At a release of child soldiers last week in Yambio, a southern town, all but a handful of the girl soldiers who were waiting to be freed were balancing babies on their knees.

Sitting on the dirt-floor of a squalid school hall back in Pibor, women from the local community spoke out about the escalating daily violence they are subject to.

Niyadit, 37 who was just 16 years old when she had her first child, said violence towards woman has become part of daily life 

Every one of them was married under the age of 18, and of the 20 or so in the room, at least 15 say they have been sexually or physically assaulted while trying to complete the daily tasks expected of them.

Niyadit, 37, and a mother of nine, was just 16 years old when she had her first child. She says violence towards women had become part of daily life in South Sudan.

“We are attacked when we get firewood, when we need to cut grass in the bush, and get the water,” she explains, while breastfeeding her youngest.

“I was ambushed in February 2016 when gathering wood and nearly beaten to death. It’s normal.”

Women walk for hours and risk assault to earn a living at Pibor market, South Sudan

Oxfam this week urged the South Sudanese authorities to take urgent action by investing significantly to end child marriage. They told the government to address the wider systemic problem that women are simply not sufficiently represented in society. The government promised in a peace agreement to ensure that 35 per cent of the country's executive positions were filled by women – but that has yet to happen.

Donor fatigue is another problem for international aid agencies. South Sudan’s humanitarian response plan last year was only two-thirds funded and this year they need more money to reach more in need.

Oxfam has had to end specific programmes focused on gender-based violence and child marriage early, due to plunging budgets.

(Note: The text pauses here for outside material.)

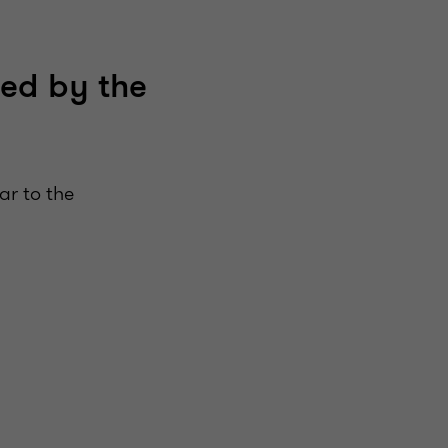
red by the
ar to the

Back on the long dirt track ride to the clinic, Veronica looks more like a little girl carrying her baby sister than a mother with the weight of the world on her shoulders.

Women sell their wares at Pibor market in South Sudan

The baby, who is struggling to breathe, stares at the ceiling of the car.

“I live off tapping the blood of live cattle to survive,” she says, staring blankly ahead.

“I don’t need much – I don’t want to be a burden. I just need the international community to help me find a job, so I can sustain myself and survive.”